If there is just one reason 2016 Smart Fortwo will have a better life among American buyers it’s because of a transmission change.
At the New York Auto Show Wednesday, Smart CEO Dr. Annette Winkler conceded not everyone liked the “head-nodding” effect of the old Smart’s single-clutch automated transmission. Did anyone actually like it? At best, people grew to tolerate it.
Not even the nicest dual-clutch transmissions drive as smoothly as the best automatics, but there’s no way the Smart’s new dual-clutch can’t be an improvement over its old gearbox. Better still, there’s a three-pedal manual version, and that’s what I’d go for.

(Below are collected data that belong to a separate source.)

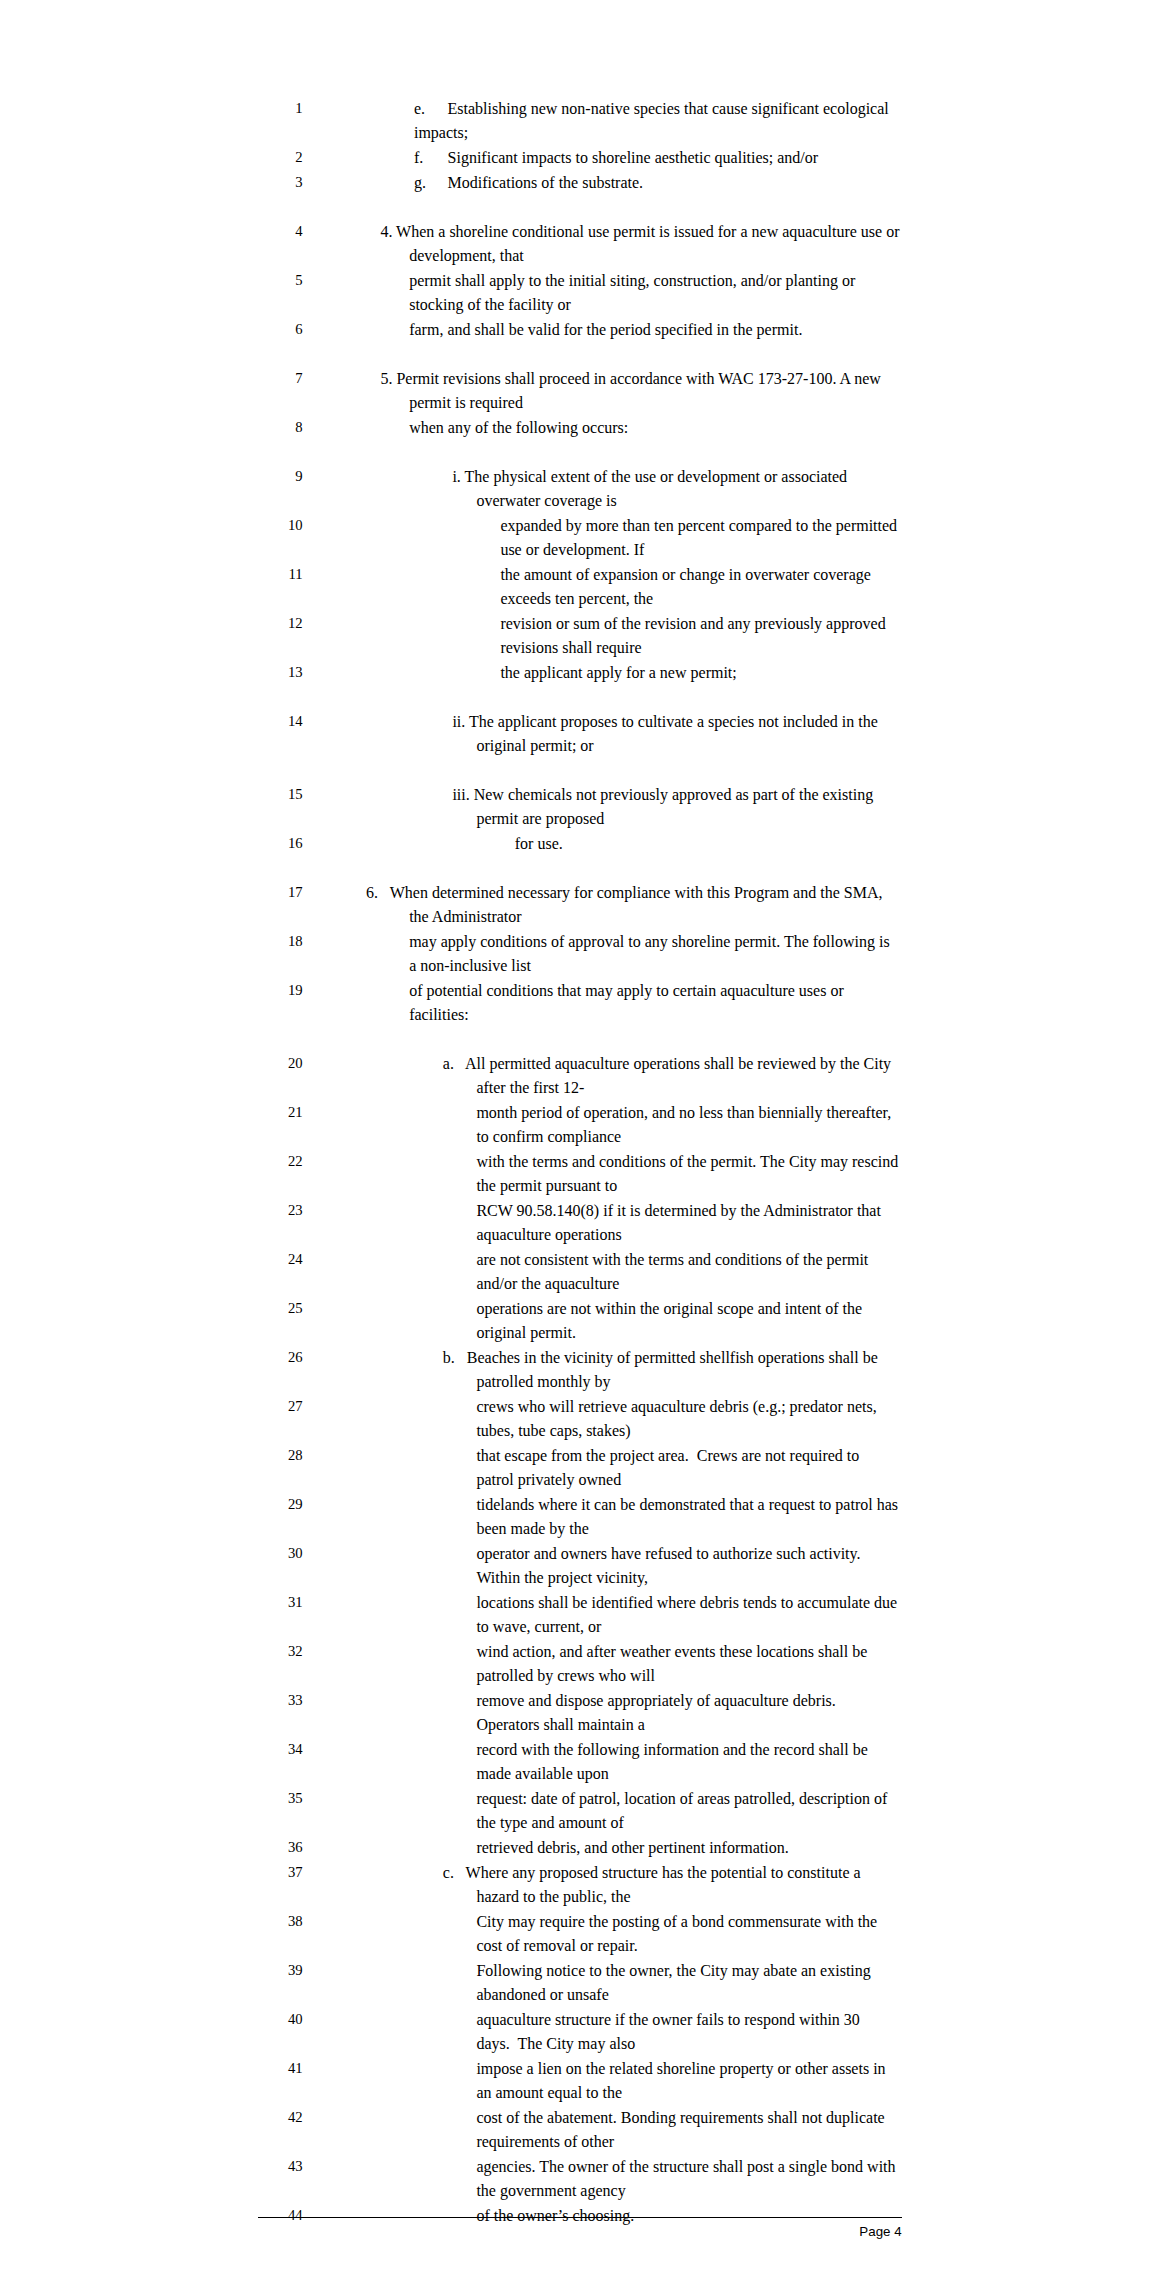| 1 | e. Establishing new non-native species that cause significant ecological impacts; |
| 2 | f. Significant impacts to shoreline aesthetic qualities; and/or |
| 3 | g. Modifications of the substrate. |
| 4 | 4. When a shoreline conditional use permit is issued for a new aquaculture use or development, that |
| 5 | permit shall apply to the initial siting, construction, and/or planting or stocking of the facility or |
| 6 | farm, and shall be valid for the period specified in the permit. |
| 7 | 5. Permit revisions shall proceed in accordance with WAC 173-27-100. A new permit is required |
| 8 | when any of the following occurs: |
| 9 | i. The physical extent of the use or development or associated overwater coverage is |
| 10 | expanded by more than ten percent compared to the permitted use or development. If |
| 11 | the amount of expansion or change in overwater coverage exceeds ten percent, the |
| 12 | revision or sum of the revision and any previously approved revisions shall require |
| 13 | the applicant apply for a new permit; |
| 14 | ii. The applicant proposes to cultivate a species not included in the original permit; or |
| 15 | iii. New chemicals not previously approved as part of the existing permit are proposed |
| 16 | for use. |
| 17 | 6. When determined necessary for compliance with this Program and the SMA, the Administrator |
| 18 | may apply conditions of approval to any shoreline permit. The following is a non-inclusive list |
| 19 | of potential conditions that may apply to certain aquaculture uses or facilities: |
| 20 | a. All permitted aquaculture operations shall be reviewed by the City after the first 12- |
| 21 | month period of operation, and no less than biennially thereafter, to confirm compliance |
| 22 | with the terms and conditions of the permit. The City may rescind the permit pursuant to |
| 23 | RCW 90.58.140(8) if it is determined by the Administrator that aquaculture operations |
| 24 | are not consistent with the terms and conditions of the permit and/or the aquaculture |
| 25 | operations are not within the original scope and intent of the original permit. |
| 26 | b. Beaches in the vicinity of permitted shellfish operations shall be patrolled monthly by |
| 27 | crews who will retrieve aquaculture debris (e.g.; predator nets, tubes, tube caps, stakes) |
| 28 | that escape from the project area. Crews are not required to patrol privately owned |
| 29 | tidelands where it can be demonstrated that a request to patrol has been made by the |
| 30 | operator and owners have refused to authorize such activity. Within the project vicinity, |
| 31 | locations shall be identified where debris tends to accumulate due to wave, current, or |
| 32 | wind action, and after weather events these locations shall be patrolled by crews who will |
| 33 | remove and dispose appropriately of aquaculture debris. Operators shall maintain a |
| 34 | record with the following information and the record shall be made available upon |
| 35 | request: date of patrol, location of areas patrolled, description of the type and amount of |
| 36 | retrieved debris, and other pertinent information. |
| 37 | c. Where any proposed structure has the potential to constitute a hazard to the public, the |
| 38 | City may require the posting of a bond commensurate with the cost of removal or repair. |
| 39 | Following notice to the owner, the City may abate an existing abandoned or unsafe |
| 40 | aquaculture structure if the owner fails to respond within 30 days. The City may also |
| 41 | impose a lien on the related shoreline property or other assets in an amount equal to the |
| 42 | cost of the abatement. Bonding requirements shall not duplicate requirements of other |
| 43 | agencies. The owner of the structure shall post a single bond with the government agency |
| 44 | of the owner’s choosing. |
Page 4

I’ve spent more than my fair share of time driving Smarts and I see the appeal in certain cities. Try parking a Fiesta on a 200-year-old street in Boston and you’ll get why people buy something really small. With the promise of a better turning circle and an extra 9 horsepower from an engine that now includes a turbo, city dwelling Americans should be more likely to appreciate its size rather than mock it.
Consider that roughly a third of the Smarts sold in the U.S. were sold in 2008, the first year they were available. Sales may have stabilized at around 10,000 cars per year, but it’s clear there’s a small market for the car here. But it’s a market nonetheless.
Even though the old Smart made sense to some, it wasn’t as nice as is needed to be to be pitched as a premium product. Fortunately, the plastic-paneled doors close far more reassuringly than before. Even though there are bits and pieces of the interior that feel more Nissan than Mercedes, the quality is substantially improved over the old Smart. Thanks to a height-adjustable seat, it’s actually possible to get somewhat comfortable behind the wheel. Better still, the storage is better thought out, the climate controls make more sense and there are novel touches like the dock for your smartphone.
As long as prices don’t get out of control (or the constantly promoted $99/month lease returns), the 2016 Smart is bound to find more acceptance than before. It’s still an eccentric car, but it’s a better eccentric car this time around.